> **WHAT YOU WILL DO**: Change every "common name" in the lines below to "vernacular name" and write the lines out again, leaving everything else untouched.

Lines excerpted from a collection

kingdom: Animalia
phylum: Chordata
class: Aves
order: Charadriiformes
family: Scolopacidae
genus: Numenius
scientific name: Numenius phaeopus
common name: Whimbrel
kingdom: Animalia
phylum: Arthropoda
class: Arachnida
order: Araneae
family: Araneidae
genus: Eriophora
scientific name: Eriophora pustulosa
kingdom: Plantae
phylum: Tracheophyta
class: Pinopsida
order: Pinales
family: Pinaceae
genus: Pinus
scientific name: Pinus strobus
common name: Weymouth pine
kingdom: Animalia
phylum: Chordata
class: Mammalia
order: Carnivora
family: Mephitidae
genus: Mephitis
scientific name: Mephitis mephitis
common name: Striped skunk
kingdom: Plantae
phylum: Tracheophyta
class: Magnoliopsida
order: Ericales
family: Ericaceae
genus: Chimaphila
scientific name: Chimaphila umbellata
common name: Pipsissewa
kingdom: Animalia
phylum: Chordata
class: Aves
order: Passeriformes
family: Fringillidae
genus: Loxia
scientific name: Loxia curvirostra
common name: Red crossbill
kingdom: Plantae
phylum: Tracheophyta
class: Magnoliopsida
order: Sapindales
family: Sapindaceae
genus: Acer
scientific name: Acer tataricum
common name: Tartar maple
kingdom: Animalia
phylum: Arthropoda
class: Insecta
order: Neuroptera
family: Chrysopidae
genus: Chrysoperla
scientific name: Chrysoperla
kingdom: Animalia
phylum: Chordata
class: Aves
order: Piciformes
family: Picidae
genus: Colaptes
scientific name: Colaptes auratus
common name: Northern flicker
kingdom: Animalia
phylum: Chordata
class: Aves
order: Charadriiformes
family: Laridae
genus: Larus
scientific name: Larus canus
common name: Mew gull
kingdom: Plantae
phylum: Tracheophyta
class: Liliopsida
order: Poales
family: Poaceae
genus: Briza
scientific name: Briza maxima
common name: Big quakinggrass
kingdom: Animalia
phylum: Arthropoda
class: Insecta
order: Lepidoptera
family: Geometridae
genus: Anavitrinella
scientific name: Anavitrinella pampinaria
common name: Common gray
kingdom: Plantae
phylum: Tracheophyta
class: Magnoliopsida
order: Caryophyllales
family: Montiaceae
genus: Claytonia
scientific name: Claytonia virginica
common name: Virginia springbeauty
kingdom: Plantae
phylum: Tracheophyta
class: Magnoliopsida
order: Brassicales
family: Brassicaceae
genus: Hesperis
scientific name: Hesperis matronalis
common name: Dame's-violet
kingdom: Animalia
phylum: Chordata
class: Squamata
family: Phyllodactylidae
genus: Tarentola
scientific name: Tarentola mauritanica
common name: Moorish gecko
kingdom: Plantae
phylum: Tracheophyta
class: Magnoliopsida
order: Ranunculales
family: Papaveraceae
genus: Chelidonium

> **EXERCISE RESULT**:
kingdom: Animalia
phylum: Chordata
class: Aves
order: Charadriiformes
family: Scolopacidae
genus: Numenius
scientific name: Numenius phaeopus
vernacular name: Whimbrel
kingdom: Animalia
phylum: Arthropoda
class: Arachnida
order: Araneae
family: Araneidae
genus: Eriophora
scientific name: Eriophora pustulosa
kingdom: Plantae
phylum: Tracheophyta
class: Pinopsida
order: Pinales
family: Pinaceae
genus: Pinus
scientific name: Pinus strobus
vernacular name: Weymouth pine
kingdom: Animalia
phylum: Chordata
class: Mammalia
order: Carnivora
family: Mephitidae
genus: Mephitis
scientific name: Mephitis mephitis
vernacular name: Striped skunk
kingdom: Plantae
phylum: Tracheophyta
class: Magnoliopsida
order: Ericales
family: Ericaceae
genus: Chimaphila
scientific name: Chimaphila umbellata
vernacular name: Pipsissewa
kingdom: Animalia
phylum: Chordata
class: Aves
order: Passeriformes
family: Fringillidae
genus: Loxia
scientific name: Loxia curvirostra
vernacular name: Red crossbill
kingdom: Plantae
phylum: Tracheophyta
class: Magnoliopsida
order: Sapindales
family: Sapindaceae
genus: Acer
scientific name: Acer tataricum
vernacular name: Tartar maple
kingdom: Animalia
phylum: Arthropoda
class: Insecta
order: Neuroptera
family: Chrysopidae
genus: Chrysoperla
scientific name: Chrysoperla
kingdom: Animalia
phylum: Chordata
class: Aves
order: Piciformes
family: Picidae
genus: Colaptes
scientific name: Colaptes auratus
vernacular name: Northern flicker
kingdom: Animalia
phylum: Chordata
class: Aves
order: Charadriiformes
family: Laridae
genus: Larus
scientific name: Larus canus
vernacular name: Mew gull
kingdom: Plantae
phylum: Tracheophyta
class: Liliopsida
order: Poales
family: Poaceae
genus: Briza
scientific name: Briza maxima
vernacular name: Big quakinggrass
kingdom: Animalia
phylum: Arthropoda
class: Insecta
order: Lepidoptera
family: Geometridae
genus: Anavitrinella
scientific name: Anavitrinella pampinaria
vernacular name: Common gray
kingdom: Plantae
phylum: Tracheophyta
class: Magnoliopsida
order: Caryophyllales
family: Montiaceae
genus: Claytonia
scientific name: Claytonia virginica
vernacular name: Virginia springbeauty
kingdom: Plantae
phylum: Tracheophyta
class: Magnoliopsida
order: Brassicales
family: Brassicaceae
genus: Hesperis
scientific name: Hesperis matronalis
vernacular name: Dame's-violet
kingdom: Animalia
phylum: Chordata
class: Squamata
family: Phyllodactylidae
genus: Tarentola
scientific name: Tarentola mauritanica
vernacular name: Moorish gecko
kingdom: Plantae
phylum: Tracheophyta
class: Magnoliopsida
order: Ranunculales
family: Papaveraceae
genus: Chelidonium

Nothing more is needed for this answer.